Goldman also included in his report studies on marine mammals and how they formed friendships, studies that resulted in conflicting theories.  Then he returned to research conducted with people.  “ In an experiment conducted by psychologists Peter DeScioli and Robert Kurzban in 2009, human participants created a list of their ten closest non-family friends, and ranked them according to closeness. They were then asked to imagine that they had one hundred points to distribute among those ten friends.  When the experiment participants were told that their distributions would be public knowledge, they doled out points fairly. Each friend received, on average, ten points. However, if the participants were told that their distributions would remain confidential, their allocations were less uniform. The best friend got the most points, followed by the second best friend, then the third, and so on. As social creatures with reputations to maintain, humans are acutely aware of the way that their behavior might be viewed by others. So… people rewarded their closest friends when they could get away with it, but strived to appear fair when under public scrutiny.

 

“DiScioli and Kurzban point out that despite the fact that the US traded with China over three times more than with the UK in 2006, the UK is far more likely to be described as a “friend” of America. They suggest that if “friendships are like international alliances, then friendship will not be well-explained by exchanges of benefits.  Friendships might serve as a strategic mechanism for maintaining a support system in advance of potential future conflicts. “Human conflicts are usually decided,” they explain, “by the number of supporters mobilized on each side (rather than strength or agility).”

 

Goldman came to these conclusions.  “So perhaps friendship only seems a riddle because if we were explicit about the transactional nature of our alliances, their strength would falter. In other words, we might like to make grand claims that friendships are without agenda, but that doesn’t necessarily mean this is the case.”

 

Now if this is confusing, relax.  Befriending someone can be as simple as treating them the way you would want to be treated.  In other words, greet them pleasantly and ask how they are.  Offer a smile and hug when needed.  Listen when they speak and encourage them in all their efforts.  While reciprocity and equity are important among friends, the best thing you can offer is a smile and a bit of time that lets someone know they not only are visible, they are important.

[Supplied data]:
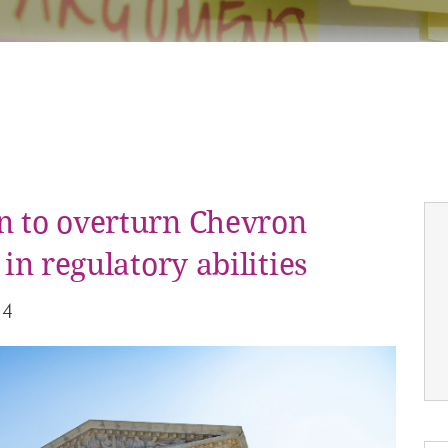
n to overturn Chevron
 in regulatory abilities
24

[Exercise]:
Duplicate the stretch of the friendship passage from "Goldman came to" through "they are important.".

[Finished task]:
Goldman came to these conclusions.  “So perhaps friendship only seems a riddle because if we were explicit about the transactional nature of our alliances, their strength would falter. In other words, we might like to make grand claims that friendships are without agenda, but that doesn’t necessarily mean this is the case.”

 

Now if this is confusing, relax.  Befriending someone can be as simple as treating them the way you would want to be treated.  In other words, greet them pleasantly and ask how they are.  Offer a smile and hug when needed.  Listen when they speak and encourage them in all their efforts.  While reciprocity and equity are important among friends, the best thing you can offer is a smile and a bit of time that lets someone know they not only are visible, they are important.